Whilst the slow meal service and mix-up with my meals were downsides, they could have been one-offs, so I’m still going to give the flight a five-star rating with the suggestion that the airline work on its foot cubby design for its next overhaul of Business Class in the coming years.

Singapore Airlines A350 Business Class overview was last modified: July 12th, 2018 by Matt Moffitt

Comments Expand Comments

  1. FRANKLIN

    Hi Matt,..
    Nice review on SQ Biz Class.
    Im happy when you said you are 178cm in height and had no problem sleeping. Other bloggers always condenming SQ about this seat when turning to bed because they need to sleep Diagonaly. Then i’m now quite happy and will book SQ J Class on this A350-900. Thanks for the honest review Matt.

    Regards

  2. Looking forward to your Thai Airways First Class Review from Hong Kong To Sydney via Bangkok as we doing a similar flight next year need to book it before 1st November devaluation .

  3. Christian Permana

    If I want to travel with my wife, are the middle seats okay for us?
    I mean we still can see each other and not to separately?

    • Matt Moffitt Author

      Yep, middle seats would be the pick for you!

      As I usually travel solo, the original seat recommendations I made in this post were for solo travellers, so I have updated it to take into account people travelling with someone else (which is a lot of people).

      Have a look at the photo under text “Each seat has stunningly tall partitions, providing a high degree of privacy” which partly shows how the two middle seats come together.

  4. Nev Johnson

    Also, as an aside, redemption or award space from the US side is widely available , Krsiflyer Ex-SIN , want 155,000 One way and award space is next to zero

    • Matt Moffitt Author

      Good to know! I have found that First and Business Class award space on Singapore Airlines flights from the US is especially good on their LA – Seoul, LA – Tokyo and San Francisco – Hong Kong flights that then continue onto Singapore. The A350 flight from San Francisco can be a bit tighter (and doesn’t have First Class).

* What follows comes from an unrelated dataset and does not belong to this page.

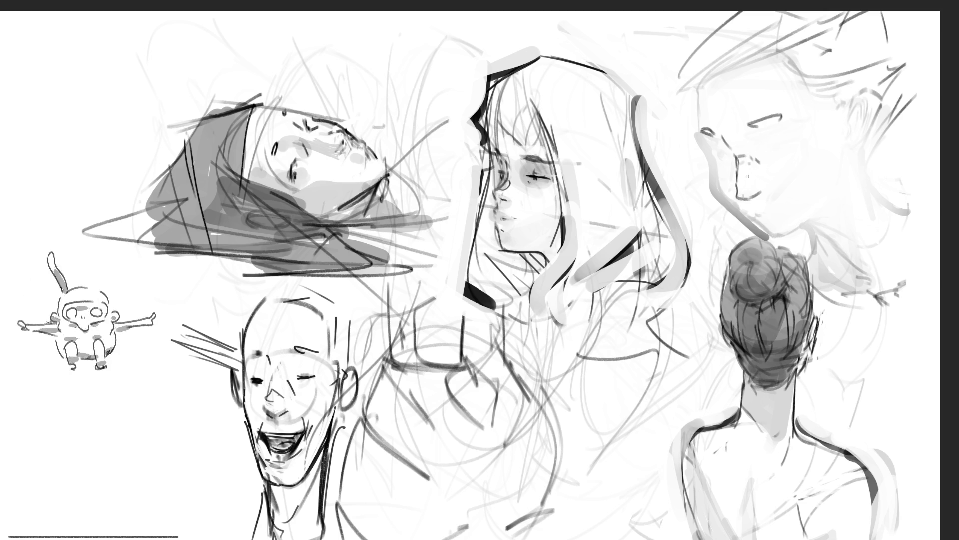
pyautogui.moveTo(759, 181); pyautogui.dragTo(760, 190)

      Sounds like the 155,000-mile quote is for a Standard award. Here is a post on the difference between Saver and Standard awards.

  5. Michael

    I flew this 2 weeks ago from HKG-SIN and found it to be slightly better than the 777-300ER in terms of comfort. I found the Book the Cook food to be quite good when you are happy to have meat and dairy too, maybe the lack of vegan options brought down your experience.

    I do find these seats to be a cut above other business class seats, and agree the seatbelt is quite uncomfortable. Even when trying to sleep with the more comfortable belt, I find it in an awkward position too high up my body.

    • Matt Moffitt Author

      Thanks for sharing your thoughts, Michael.

      I also took a retrofitted 777-300ER with this product from Singapore to Hong Kong four days after my A350 flight and, for me, there weren’t any noticeable differences except for the 777 being a louder plane. Can you expand on how you found the two to be different (for both my interest and that of readers looking at the comments)?

  6. Jez

    Great review! Love Singapore airlines and always read the pointhacks articles. Quick question, when you say you used 68,000 miles to redeem, what was your ticket that you purchased to upgrade from? Was it economy ticket or Prem economy? How do you know which legs only offer economy?